Gastric cancer remains one of the most common and deadly cancers worldwide. It is the 5th most common and the 3rd most deadly malignancy, with an estimated one million new cases and 783,000 deaths in 2018. Gastric cancer also imposes an important health threat in US as an estimated 27,600 new cases is diagnosed each year. Of note, the 5-year relative survival is merely 30% for the patients, which is largely due to the fact that a substantial proportion are diagnosed at an advanced stage. Endoscopy is widely used for early detection of gastric cancer. However, the diagnostic efficiency varied by endoscopists due to differences in skills and experience. Identifying blood biomarkers for risk assessment and early detection of cancer represents a long interest in cancer research due to its non-invasive property. Nevertheless, serum biomarkers such as CEA and CA19-9, are not effective in clinical or screening settings because of poor sensitivity or specificity. Metabolomics, which systematically identifies and quantifies thousands of small molecule metabolic products in a biological system, could provide new opportunities to develop new tools. Most previously conducted studies compared metabolite levels between tumor and adjacent normal tissues or between cancer patients and non-cancer counterparts using collected blood or urine samples. Due to large variations in sample size, study population, sample collection and storage, and profiling platform and protocol, inconsistent results were observed across studies for many metabolites. Increased glycolysis activity (Warburg effects), reprogramming of glutamine metabolism (essential for cancer cell survival), and dysregulation of aldehydes and ketones (metabolic products of β-oxidation of fatty acids) are few examples that are consistently reported across studies. Furthermore, no prospective metabolomics study has been conducted for the malignancy. Therefore, new investigations with a more homogeneous design and large sample size are warranted to address the gaps mentioned above.

In the present proposal, we herein are requesting plasma samples from PLCO to conduct a prospective metabolomics study of gastric cancer. We will collaborate with Metabolon to generate global untargeted metabolomics data using the samples from the Shanghai Women’s Health Study, Shanghai men’s Health Study, Southern Community Cohort Study, and PLCO. Association analysis will be performed within individual study using conditional/unconditional logistic regression, which will be determined by the design of each study. Only metabolites passed QC will be analyzed (e.g. CV < 25%). The individual results of metabolite-gastric cancer association will be combined by meta-analysis to generate ancestry-specific and cross-ancestry estimates. Stratified analysis will be conducted by sex, smoking, years between the enrollment and cancer diagnosis (e.g. < 5 years vs >=5 years), fasting status/time, tea/coffee drinking, site of gastric cancer, etc. Interaction effects will also be evaluated for selective variables mentioned above if evidence for heterogeneity is observed in the stratified analysis. Multiple comparisons will be corrected by taking the Benjamini-Hochberg False Discovery Rate procedure.
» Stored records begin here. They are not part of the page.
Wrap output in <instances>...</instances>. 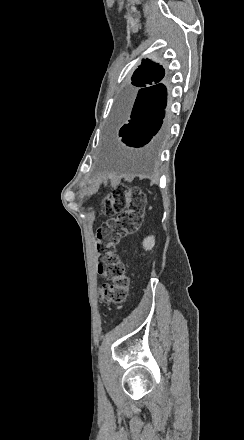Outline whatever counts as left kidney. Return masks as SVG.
Segmentation results:
<instances>
[{
  "instance_id": "left-kidney-1",
  "label": "left kidney",
  "mask_w": 244,
  "mask_h": 440,
  "mask_svg": "<svg viewBox=\"0 0 244 440\" xmlns=\"http://www.w3.org/2000/svg\"><path fill=\"white\" fill-rule=\"evenodd\" d=\"M155 246V238L154 236H148V238H145L143 240V248L144 250H152Z\"/></svg>"
}]
</instances>
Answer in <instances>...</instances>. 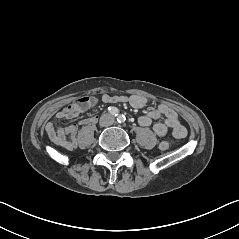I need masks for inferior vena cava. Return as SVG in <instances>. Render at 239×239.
I'll list each match as a JSON object with an SVG mask.
<instances>
[{"instance_id":"obj_1","label":"inferior vena cava","mask_w":239,"mask_h":239,"mask_svg":"<svg viewBox=\"0 0 239 239\" xmlns=\"http://www.w3.org/2000/svg\"><path fill=\"white\" fill-rule=\"evenodd\" d=\"M114 123V118L112 115L108 114V113H105V114H102L101 117H100V124L102 126H110Z\"/></svg>"}]
</instances>
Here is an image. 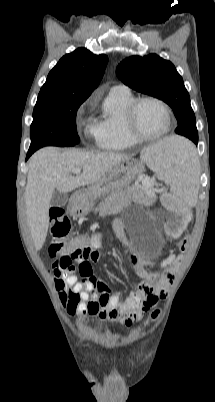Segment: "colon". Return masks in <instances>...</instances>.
I'll use <instances>...</instances> for the list:
<instances>
[{"label": "colon", "instance_id": "1", "mask_svg": "<svg viewBox=\"0 0 215 402\" xmlns=\"http://www.w3.org/2000/svg\"><path fill=\"white\" fill-rule=\"evenodd\" d=\"M51 220V234L52 241L49 245L48 253L51 258L55 260L56 267H60L65 270L75 271L77 269L76 263L83 259V253L80 250L87 248L88 237L86 235H75L68 241H63V238L70 231V220L66 213L59 209H52L50 212ZM193 237L189 232L184 234V239H180L177 244L176 251L178 254H185L187 251L186 244L192 243ZM179 261L172 260L167 265L168 271H173ZM89 269L87 264H81L78 267L79 271L86 272ZM158 312L152 313V317L155 318Z\"/></svg>", "mask_w": 215, "mask_h": 402}]
</instances>
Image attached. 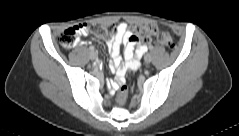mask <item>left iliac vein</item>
<instances>
[{"mask_svg": "<svg viewBox=\"0 0 239 136\" xmlns=\"http://www.w3.org/2000/svg\"><path fill=\"white\" fill-rule=\"evenodd\" d=\"M151 60H152V57H151L150 54H146V55L144 56V61H145V63H150Z\"/></svg>", "mask_w": 239, "mask_h": 136, "instance_id": "left-iliac-vein-1", "label": "left iliac vein"}]
</instances>
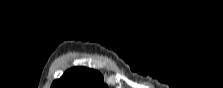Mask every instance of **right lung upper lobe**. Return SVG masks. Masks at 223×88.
I'll return each instance as SVG.
<instances>
[{"mask_svg": "<svg viewBox=\"0 0 223 88\" xmlns=\"http://www.w3.org/2000/svg\"><path fill=\"white\" fill-rule=\"evenodd\" d=\"M52 88H107L102 75L86 67H74L55 80Z\"/></svg>", "mask_w": 223, "mask_h": 88, "instance_id": "cb5924a9", "label": "right lung upper lobe"}]
</instances>
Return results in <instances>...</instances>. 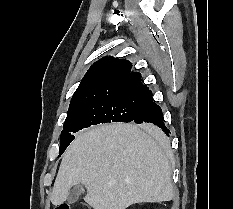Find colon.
<instances>
[{"mask_svg":"<svg viewBox=\"0 0 233 209\" xmlns=\"http://www.w3.org/2000/svg\"><path fill=\"white\" fill-rule=\"evenodd\" d=\"M55 209H71V207L67 203H62V204H59L58 206H56Z\"/></svg>","mask_w":233,"mask_h":209,"instance_id":"obj_1","label":"colon"}]
</instances>
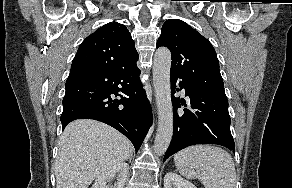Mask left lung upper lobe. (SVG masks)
<instances>
[{"instance_id":"1","label":"left lung upper lobe","mask_w":292,"mask_h":188,"mask_svg":"<svg viewBox=\"0 0 292 188\" xmlns=\"http://www.w3.org/2000/svg\"><path fill=\"white\" fill-rule=\"evenodd\" d=\"M160 46L171 51V74L202 88L225 93L213 46L187 23L167 20L157 41V47Z\"/></svg>"}]
</instances>
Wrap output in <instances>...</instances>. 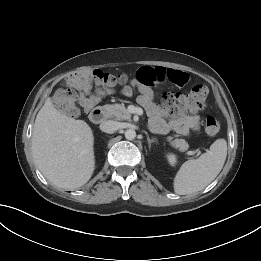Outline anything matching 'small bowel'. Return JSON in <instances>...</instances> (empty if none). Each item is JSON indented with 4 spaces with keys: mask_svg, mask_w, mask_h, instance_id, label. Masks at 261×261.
Returning a JSON list of instances; mask_svg holds the SVG:
<instances>
[{
    "mask_svg": "<svg viewBox=\"0 0 261 261\" xmlns=\"http://www.w3.org/2000/svg\"><path fill=\"white\" fill-rule=\"evenodd\" d=\"M89 77V73H82L68 78V83L79 91V103L85 110H90L100 100V97L91 93ZM189 79V74L180 70L160 66H145L137 71L136 82L125 86L122 93L131 96L135 90L138 91V102L146 109L151 124L157 132L166 133L172 130L182 136H189L192 132L200 130V117L196 113L189 112L170 113L166 108L153 102L150 89V87L164 82L183 86Z\"/></svg>",
    "mask_w": 261,
    "mask_h": 261,
    "instance_id": "1",
    "label": "small bowel"
}]
</instances>
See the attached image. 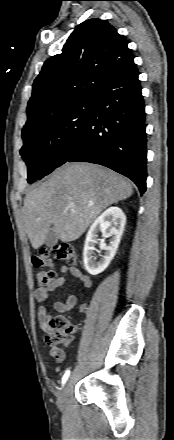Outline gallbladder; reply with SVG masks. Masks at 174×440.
<instances>
[{"instance_id": "1", "label": "gallbladder", "mask_w": 174, "mask_h": 440, "mask_svg": "<svg viewBox=\"0 0 174 440\" xmlns=\"http://www.w3.org/2000/svg\"><path fill=\"white\" fill-rule=\"evenodd\" d=\"M58 241L57 234L53 227H51L46 235L45 244L48 247H53Z\"/></svg>"}]
</instances>
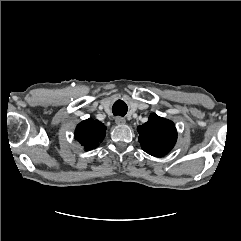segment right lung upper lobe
<instances>
[{
	"instance_id": "right-lung-upper-lobe-1",
	"label": "right lung upper lobe",
	"mask_w": 241,
	"mask_h": 241,
	"mask_svg": "<svg viewBox=\"0 0 241 241\" xmlns=\"http://www.w3.org/2000/svg\"><path fill=\"white\" fill-rule=\"evenodd\" d=\"M105 135L106 127L98 120H84L77 125L75 130L76 139L86 151L95 149Z\"/></svg>"
}]
</instances>
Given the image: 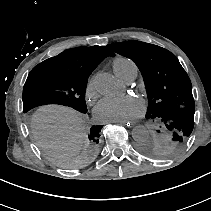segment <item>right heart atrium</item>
<instances>
[{
    "label": "right heart atrium",
    "instance_id": "d8ad5b80",
    "mask_svg": "<svg viewBox=\"0 0 211 211\" xmlns=\"http://www.w3.org/2000/svg\"><path fill=\"white\" fill-rule=\"evenodd\" d=\"M84 93L87 101H93L97 97L98 91L95 83V77H91L87 81Z\"/></svg>",
    "mask_w": 211,
    "mask_h": 211
}]
</instances>
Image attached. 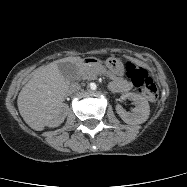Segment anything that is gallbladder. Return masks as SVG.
Listing matches in <instances>:
<instances>
[{"label":"gallbladder","mask_w":187,"mask_h":187,"mask_svg":"<svg viewBox=\"0 0 187 187\" xmlns=\"http://www.w3.org/2000/svg\"><path fill=\"white\" fill-rule=\"evenodd\" d=\"M58 68L65 78H70L74 72V65L70 62H60Z\"/></svg>","instance_id":"1"}]
</instances>
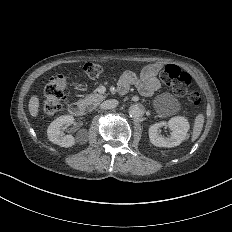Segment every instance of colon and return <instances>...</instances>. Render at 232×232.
<instances>
[{
    "label": "colon",
    "mask_w": 232,
    "mask_h": 232,
    "mask_svg": "<svg viewBox=\"0 0 232 232\" xmlns=\"http://www.w3.org/2000/svg\"><path fill=\"white\" fill-rule=\"evenodd\" d=\"M99 72H104V67H97L93 62H88L82 68V73H85L90 79L98 77ZM162 82L167 87H175V94L188 103V107H201V96L191 86V79L181 69L174 65H168L161 71ZM56 79L59 82H64V77L61 74H56ZM64 84H56L55 81H48L44 84V97L39 98V103L44 107V114H57L59 102H66V95H62Z\"/></svg>",
    "instance_id": "1"
}]
</instances>
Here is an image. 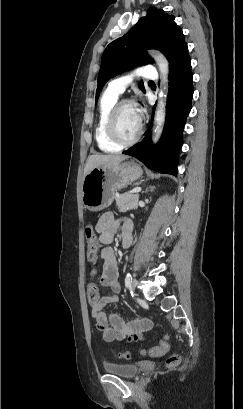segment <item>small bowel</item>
I'll use <instances>...</instances> for the list:
<instances>
[{
    "label": "small bowel",
    "mask_w": 243,
    "mask_h": 409,
    "mask_svg": "<svg viewBox=\"0 0 243 409\" xmlns=\"http://www.w3.org/2000/svg\"><path fill=\"white\" fill-rule=\"evenodd\" d=\"M121 231L122 237L128 232L130 238L124 242L125 246H129L132 240V226L129 223L121 225L112 213L103 214L97 225L96 232L99 234V240L103 245H109L113 242L115 235ZM99 256L103 260L102 271L98 279L97 285L91 283L89 286H99L110 291V294L99 299L98 303L91 305L92 317L95 320L96 328L100 331L102 339L106 342L116 340H132L142 341L143 332L150 330L151 321L147 318H136L130 322H126L119 314H106L104 307L106 305L116 303L118 301V293L120 291V283L118 280V265L114 250L111 247H103ZM90 259V258H89ZM98 255L90 259L91 262H96ZM95 274V272H93Z\"/></svg>",
    "instance_id": "c3829d8e"
}]
</instances>
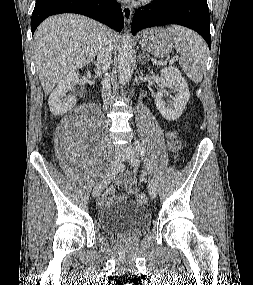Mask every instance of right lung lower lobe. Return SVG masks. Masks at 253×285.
<instances>
[{"mask_svg":"<svg viewBox=\"0 0 253 285\" xmlns=\"http://www.w3.org/2000/svg\"><path fill=\"white\" fill-rule=\"evenodd\" d=\"M60 13L82 14L117 31L124 26L121 6L115 0H36L31 18L32 35L44 19Z\"/></svg>","mask_w":253,"mask_h":285,"instance_id":"1","label":"right lung lower lobe"}]
</instances>
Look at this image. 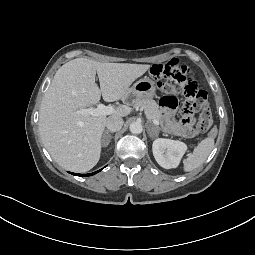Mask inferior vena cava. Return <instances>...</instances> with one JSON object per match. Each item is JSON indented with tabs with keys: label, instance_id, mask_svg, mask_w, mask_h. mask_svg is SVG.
<instances>
[{
	"label": "inferior vena cava",
	"instance_id": "inferior-vena-cava-1",
	"mask_svg": "<svg viewBox=\"0 0 255 255\" xmlns=\"http://www.w3.org/2000/svg\"><path fill=\"white\" fill-rule=\"evenodd\" d=\"M123 119L118 116L109 117L106 122V127L111 132L119 131L123 126Z\"/></svg>",
	"mask_w": 255,
	"mask_h": 255
}]
</instances>
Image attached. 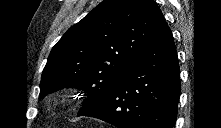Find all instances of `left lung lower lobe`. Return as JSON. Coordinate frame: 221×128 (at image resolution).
Here are the masks:
<instances>
[{
  "instance_id": "obj_1",
  "label": "left lung lower lobe",
  "mask_w": 221,
  "mask_h": 128,
  "mask_svg": "<svg viewBox=\"0 0 221 128\" xmlns=\"http://www.w3.org/2000/svg\"><path fill=\"white\" fill-rule=\"evenodd\" d=\"M179 97V64L167 25L109 96L78 116L98 118L118 128H173Z\"/></svg>"
}]
</instances>
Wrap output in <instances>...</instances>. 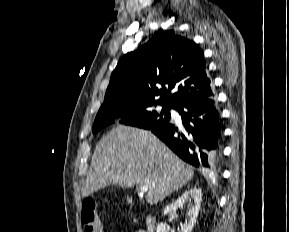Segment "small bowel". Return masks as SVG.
<instances>
[{
  "instance_id": "obj_1",
  "label": "small bowel",
  "mask_w": 289,
  "mask_h": 232,
  "mask_svg": "<svg viewBox=\"0 0 289 232\" xmlns=\"http://www.w3.org/2000/svg\"><path fill=\"white\" fill-rule=\"evenodd\" d=\"M137 232H145L144 229H139Z\"/></svg>"
}]
</instances>
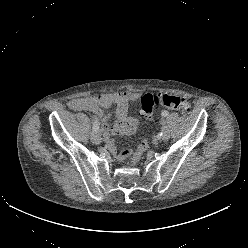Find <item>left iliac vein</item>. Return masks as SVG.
<instances>
[{
  "mask_svg": "<svg viewBox=\"0 0 248 248\" xmlns=\"http://www.w3.org/2000/svg\"><path fill=\"white\" fill-rule=\"evenodd\" d=\"M163 134L161 136L162 141H167L169 139V133L165 127L162 128Z\"/></svg>",
  "mask_w": 248,
  "mask_h": 248,
  "instance_id": "1",
  "label": "left iliac vein"
}]
</instances>
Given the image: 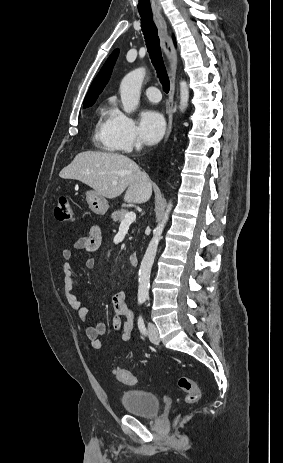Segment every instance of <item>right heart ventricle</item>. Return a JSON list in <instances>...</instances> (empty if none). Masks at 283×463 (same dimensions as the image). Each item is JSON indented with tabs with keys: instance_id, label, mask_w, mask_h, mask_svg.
<instances>
[{
	"instance_id": "e07e8e85",
	"label": "right heart ventricle",
	"mask_w": 283,
	"mask_h": 463,
	"mask_svg": "<svg viewBox=\"0 0 283 463\" xmlns=\"http://www.w3.org/2000/svg\"><path fill=\"white\" fill-rule=\"evenodd\" d=\"M114 109L105 108L101 111L100 118L95 126L94 139L104 150L109 152L117 151L118 145L111 132V119Z\"/></svg>"
}]
</instances>
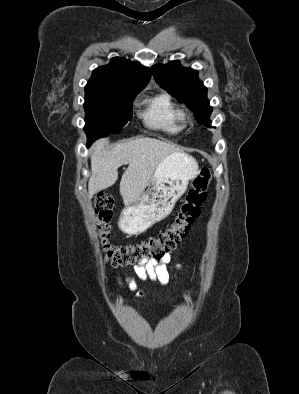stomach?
<instances>
[{"instance_id":"obj_1","label":"stomach","mask_w":299,"mask_h":394,"mask_svg":"<svg viewBox=\"0 0 299 394\" xmlns=\"http://www.w3.org/2000/svg\"><path fill=\"white\" fill-rule=\"evenodd\" d=\"M197 174L198 163L192 156L180 151L166 156L139 200L121 212L118 222L121 231L138 235L167 217Z\"/></svg>"}]
</instances>
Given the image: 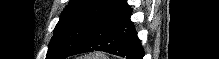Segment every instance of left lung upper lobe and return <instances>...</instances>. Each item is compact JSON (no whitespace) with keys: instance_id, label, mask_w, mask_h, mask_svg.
Here are the masks:
<instances>
[{"instance_id":"left-lung-upper-lobe-1","label":"left lung upper lobe","mask_w":219,"mask_h":59,"mask_svg":"<svg viewBox=\"0 0 219 59\" xmlns=\"http://www.w3.org/2000/svg\"><path fill=\"white\" fill-rule=\"evenodd\" d=\"M111 0H70L60 16L46 59H65L94 30Z\"/></svg>"}]
</instances>
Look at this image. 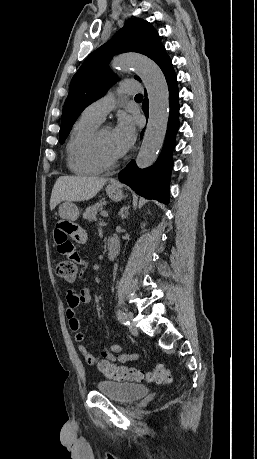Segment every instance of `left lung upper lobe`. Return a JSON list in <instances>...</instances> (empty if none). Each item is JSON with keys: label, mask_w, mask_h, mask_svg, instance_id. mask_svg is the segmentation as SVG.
Wrapping results in <instances>:
<instances>
[{"label": "left lung upper lobe", "mask_w": 257, "mask_h": 459, "mask_svg": "<svg viewBox=\"0 0 257 459\" xmlns=\"http://www.w3.org/2000/svg\"><path fill=\"white\" fill-rule=\"evenodd\" d=\"M123 52L144 54L158 65L166 57L165 47L151 23L140 18L128 20L110 41L86 58L73 76L62 112L59 132L61 144L81 112L101 98L117 81L108 64L113 55ZM135 78L140 80L137 76Z\"/></svg>", "instance_id": "left-lung-upper-lobe-1"}]
</instances>
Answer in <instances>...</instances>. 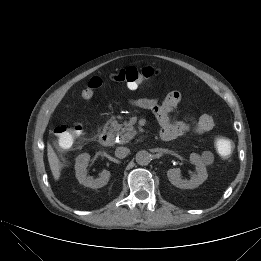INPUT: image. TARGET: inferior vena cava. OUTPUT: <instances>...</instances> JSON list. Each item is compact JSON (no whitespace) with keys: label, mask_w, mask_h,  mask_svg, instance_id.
Segmentation results:
<instances>
[{"label":"inferior vena cava","mask_w":261,"mask_h":261,"mask_svg":"<svg viewBox=\"0 0 261 261\" xmlns=\"http://www.w3.org/2000/svg\"><path fill=\"white\" fill-rule=\"evenodd\" d=\"M130 150L127 147H118L115 150V156L117 158H125L129 154Z\"/></svg>","instance_id":"1"}]
</instances>
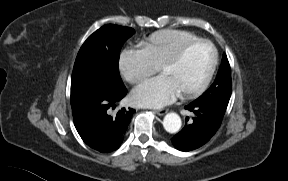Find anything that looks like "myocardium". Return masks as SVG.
<instances>
[{
  "label": "myocardium",
  "instance_id": "1",
  "mask_svg": "<svg viewBox=\"0 0 288 181\" xmlns=\"http://www.w3.org/2000/svg\"><path fill=\"white\" fill-rule=\"evenodd\" d=\"M199 44H208L209 46H211L214 52V60L210 68V71L208 72L205 79L198 86L190 90L181 92L180 96L182 98H189V97L196 96L202 93L212 81V78L216 72L218 62H219V52H218L216 45L208 39H197L195 41H192L182 46L176 53H174L171 57L165 59L158 66V71L161 72V70L164 68L171 67V66L178 64L183 59V57L187 54L188 51H190L192 48H194L195 46Z\"/></svg>",
  "mask_w": 288,
  "mask_h": 181
}]
</instances>
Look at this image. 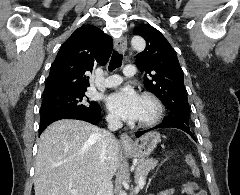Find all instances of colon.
Listing matches in <instances>:
<instances>
[{
	"instance_id": "1",
	"label": "colon",
	"mask_w": 240,
	"mask_h": 195,
	"mask_svg": "<svg viewBox=\"0 0 240 195\" xmlns=\"http://www.w3.org/2000/svg\"><path fill=\"white\" fill-rule=\"evenodd\" d=\"M164 158H165V155H164ZM191 154H186V165L187 166H190V169H192L193 171V176L194 177H197L198 176V164L195 163V162H191ZM198 195H204L205 193L202 192V193H197Z\"/></svg>"
}]
</instances>
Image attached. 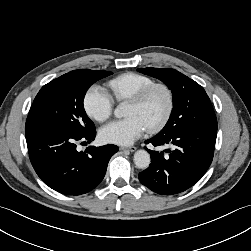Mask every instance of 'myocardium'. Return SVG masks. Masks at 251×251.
I'll use <instances>...</instances> for the list:
<instances>
[{"mask_svg": "<svg viewBox=\"0 0 251 251\" xmlns=\"http://www.w3.org/2000/svg\"><path fill=\"white\" fill-rule=\"evenodd\" d=\"M155 90H162L165 93L167 99V105L161 118L156 123L147 128L150 133H154L162 129L170 119L174 109V94L172 89L165 83H153L145 87L144 89H142L136 95H134L132 98L129 99V102L133 104L142 105L147 101L149 96Z\"/></svg>", "mask_w": 251, "mask_h": 251, "instance_id": "myocardium-1", "label": "myocardium"}]
</instances>
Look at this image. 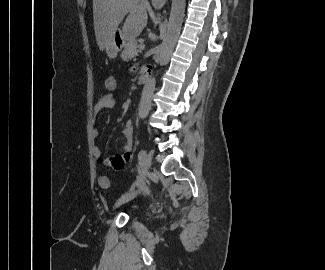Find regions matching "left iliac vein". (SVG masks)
I'll return each instance as SVG.
<instances>
[{"label": "left iliac vein", "instance_id": "1", "mask_svg": "<svg viewBox=\"0 0 325 270\" xmlns=\"http://www.w3.org/2000/svg\"><path fill=\"white\" fill-rule=\"evenodd\" d=\"M152 153L149 152L145 159H144V166L146 168V170L148 171L150 168H151V165H152ZM143 186H141L138 190H134V191H131L130 193L128 194H125L123 195L115 204V206H119L121 204H124L130 200H132L133 198H135L139 193L140 191L142 190Z\"/></svg>", "mask_w": 325, "mask_h": 270}]
</instances>
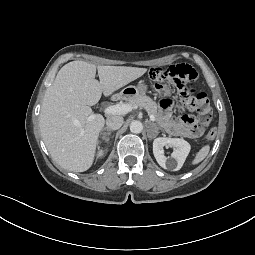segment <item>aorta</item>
Segmentation results:
<instances>
[{
  "label": "aorta",
  "instance_id": "1",
  "mask_svg": "<svg viewBox=\"0 0 255 255\" xmlns=\"http://www.w3.org/2000/svg\"><path fill=\"white\" fill-rule=\"evenodd\" d=\"M143 130V125L140 121H132L130 124V131L132 133L138 134L141 133V131Z\"/></svg>",
  "mask_w": 255,
  "mask_h": 255
}]
</instances>
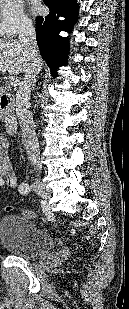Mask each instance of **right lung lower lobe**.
Returning a JSON list of instances; mask_svg holds the SVG:
<instances>
[{"label":"right lung lower lobe","instance_id":"1","mask_svg":"<svg viewBox=\"0 0 129 309\" xmlns=\"http://www.w3.org/2000/svg\"><path fill=\"white\" fill-rule=\"evenodd\" d=\"M49 7V14L36 18V40L43 59L56 75V70L66 60L67 39L59 36L61 31H70L77 13L76 0H44ZM64 17L65 20H59Z\"/></svg>","mask_w":129,"mask_h":309}]
</instances>
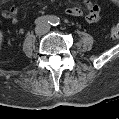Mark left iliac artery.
<instances>
[{"mask_svg":"<svg viewBox=\"0 0 119 119\" xmlns=\"http://www.w3.org/2000/svg\"><path fill=\"white\" fill-rule=\"evenodd\" d=\"M58 24H59V20H58V18H57L56 21L53 22V24H51V25H58Z\"/></svg>","mask_w":119,"mask_h":119,"instance_id":"left-iliac-artery-1","label":"left iliac artery"}]
</instances>
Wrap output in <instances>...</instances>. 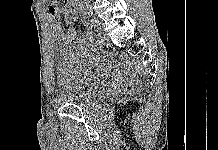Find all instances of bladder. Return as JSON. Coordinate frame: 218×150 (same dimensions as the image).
Listing matches in <instances>:
<instances>
[{
	"instance_id": "31cf9c89",
	"label": "bladder",
	"mask_w": 218,
	"mask_h": 150,
	"mask_svg": "<svg viewBox=\"0 0 218 150\" xmlns=\"http://www.w3.org/2000/svg\"><path fill=\"white\" fill-rule=\"evenodd\" d=\"M60 58L56 75L58 97L67 104L89 107L95 92L91 86V74L83 68L77 53L61 55Z\"/></svg>"
}]
</instances>
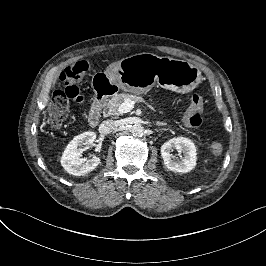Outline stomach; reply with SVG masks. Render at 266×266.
Segmentation results:
<instances>
[{
    "label": "stomach",
    "instance_id": "1",
    "mask_svg": "<svg viewBox=\"0 0 266 266\" xmlns=\"http://www.w3.org/2000/svg\"><path fill=\"white\" fill-rule=\"evenodd\" d=\"M160 66L156 73L143 74L137 71L132 78L124 76L119 70V75L107 73L105 76L115 90L112 93L104 94L102 97L110 96L117 98L118 91L124 89L126 92L135 94L147 93L155 84L158 83L164 89L171 90L178 94H187L197 87L202 81L200 69L184 60L174 59L171 57L158 58Z\"/></svg>",
    "mask_w": 266,
    "mask_h": 266
}]
</instances>
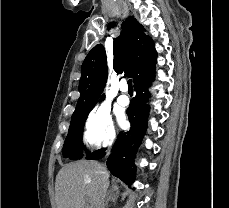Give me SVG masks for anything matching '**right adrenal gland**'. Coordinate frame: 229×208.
<instances>
[{"mask_svg": "<svg viewBox=\"0 0 229 208\" xmlns=\"http://www.w3.org/2000/svg\"><path fill=\"white\" fill-rule=\"evenodd\" d=\"M118 192H114V190H110V192H107V202L105 204L106 208L109 204V202H116L118 196Z\"/></svg>", "mask_w": 229, "mask_h": 208, "instance_id": "obj_1", "label": "right adrenal gland"}]
</instances>
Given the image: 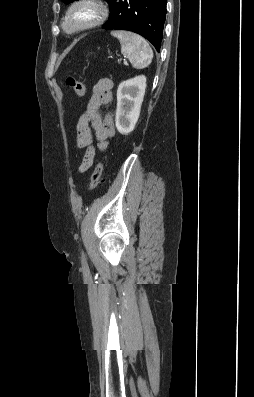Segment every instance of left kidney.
I'll use <instances>...</instances> for the list:
<instances>
[{"instance_id":"left-kidney-1","label":"left kidney","mask_w":254,"mask_h":397,"mask_svg":"<svg viewBox=\"0 0 254 397\" xmlns=\"http://www.w3.org/2000/svg\"><path fill=\"white\" fill-rule=\"evenodd\" d=\"M146 89V77L136 76L120 83L117 89L115 124L118 132L127 135L138 121Z\"/></svg>"}]
</instances>
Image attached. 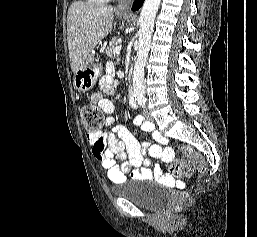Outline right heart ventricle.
Returning <instances> with one entry per match:
<instances>
[{
  "label": "right heart ventricle",
  "instance_id": "1",
  "mask_svg": "<svg viewBox=\"0 0 257 237\" xmlns=\"http://www.w3.org/2000/svg\"><path fill=\"white\" fill-rule=\"evenodd\" d=\"M87 1L94 4H99V3L106 2L107 0H87Z\"/></svg>",
  "mask_w": 257,
  "mask_h": 237
}]
</instances>
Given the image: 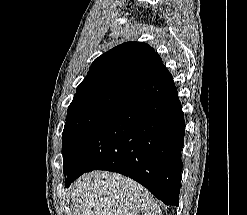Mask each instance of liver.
Here are the masks:
<instances>
[{"instance_id":"6515ba94","label":"liver","mask_w":247,"mask_h":215,"mask_svg":"<svg viewBox=\"0 0 247 215\" xmlns=\"http://www.w3.org/2000/svg\"><path fill=\"white\" fill-rule=\"evenodd\" d=\"M78 215H162L143 186L119 174L94 171L70 186Z\"/></svg>"}]
</instances>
1) To identify novel metabolic biomarkers for gastric cancer risk. We will perform assays to profile circulating metabolites in ~1200 cases and 1500 controls using the DiscoveryHD4 platform offered by the Metabolon. We request 150ul of plasma samples from each of the cancer cases and their matched controls from the PLCO study.

2) To perform mediation analyses to evaluate inter-relationships of known lifestyle risk factors, blood metabolites, and cancer risk. We will use the metabolomics data described in Aim 1 and exposure data collected in the parent cohort studies for these analyses. We request relevant exposure data obtained in the PLCO for all PLCO cases and controls included in Aim 1.

3) Explore group specific associations and interaction effects by sex, H. pylori infection, and dietary intakes (tea/coffee intake) if the relevant data is available.